TBH I have been thinking about this since 9/11. I doubt it was that philosophical. They wanted to show that they could attack us. And they did. They had ZERO, no tech, no highly trained snipers and marines, very little funding (compare al-qaida's funding with the US Government's). It is us who did it all. We "refuse to be terrorized" but instead we give up liberties like they are tumors that we will gladly shed to increase our perceived chances of survival.


>We "refuse to be terrorized" but instead we give up liberties like they are tumors that we will gladly shed to increase our perceived chances of survival.

I don't know if it is appropriate here on HackerNews, but there's this one Philosoraptor (an image meme) which just perfectly sums this up in a single sentence:

  "If terrorists hate us for our freedom, does this mean
   they're starting to like us?"
http://i.imgur.com/XbmFg.jpg


Agree. What's even stranger is how differently we treat different types of deaths. Anything terrorist related is something that needs to be prevented from happening again, regardless of the costs. Yet as many people die each and every month in auto accidents as died on 9/11 yet we all accept that as the cost of freedom the automobile offers us.

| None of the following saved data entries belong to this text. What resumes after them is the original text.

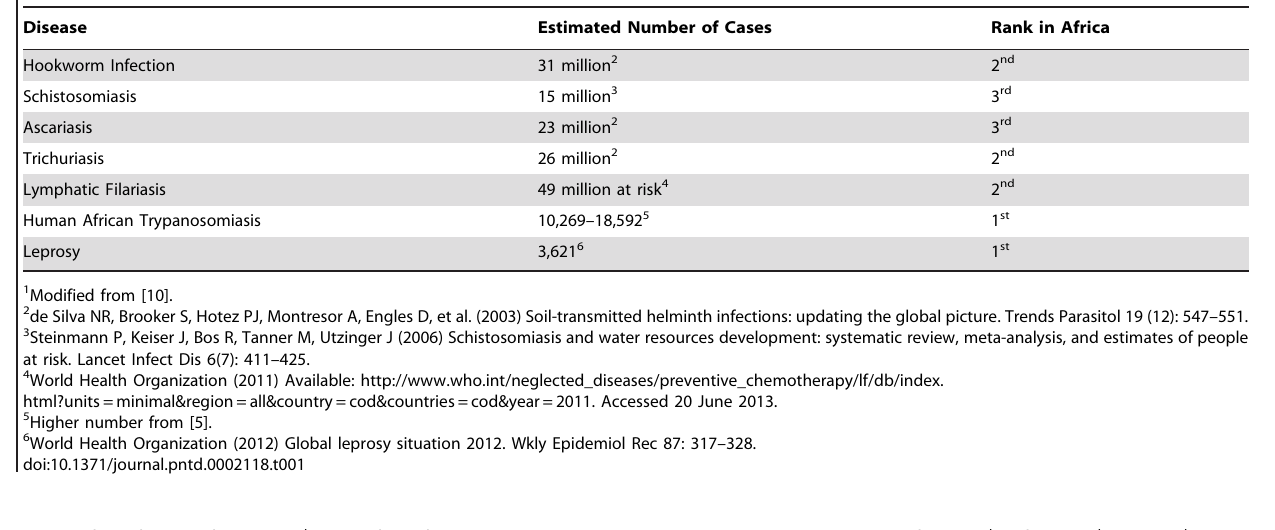
Table 1. NTDs in DR Congo 1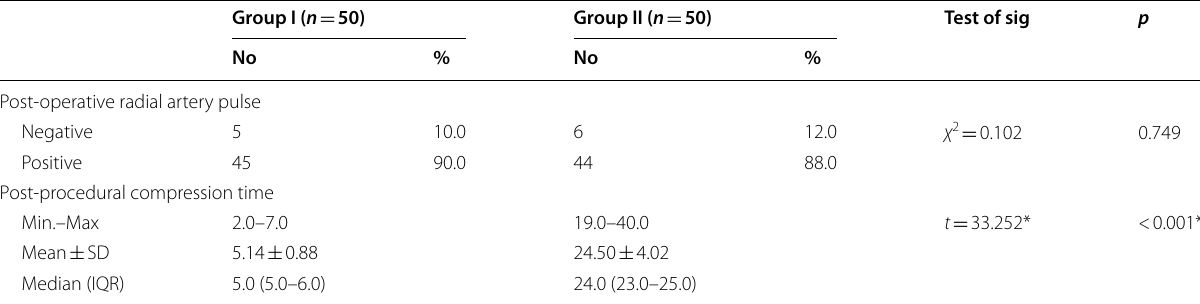
Table 8 Comparison between the two studied groups according to post-operative radial artery pulse and post-procedural compression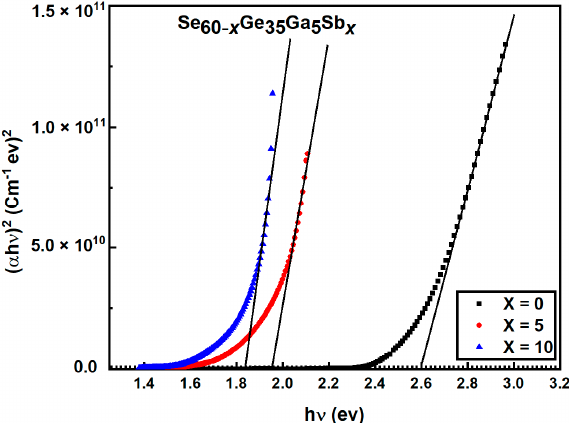
Figure 9. The relation of ( 𝛼ℎ𝜈) (cid:2870) with respect to ℎ𝜈 for Se 60 − x Ge 35 Ga 5 Sb x ( x = 0, 5, 10) films.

To be honest, I'm not sure that surrendering my bottle of water at airports has impacted my confidence that much. It's not like the experience of passing through airports was an effortless pleasure before. A couple of days ago I spent an hour waiting in line whilst a couple of hundred passengers, some of them possessing five or more suitcases, put every item of their baggage through a single X-ray machine, whilst other security operatives hand-searched the entire contents of selected suitcases. I'm pretty sure the reason Quito doesn't have a green zone in customs has nothing to do with al-Qaeda setting up bases in the Andes though.

As for other measures like the Patriot Act, I'm not sure that security theatre was the prime motivation for their introduction.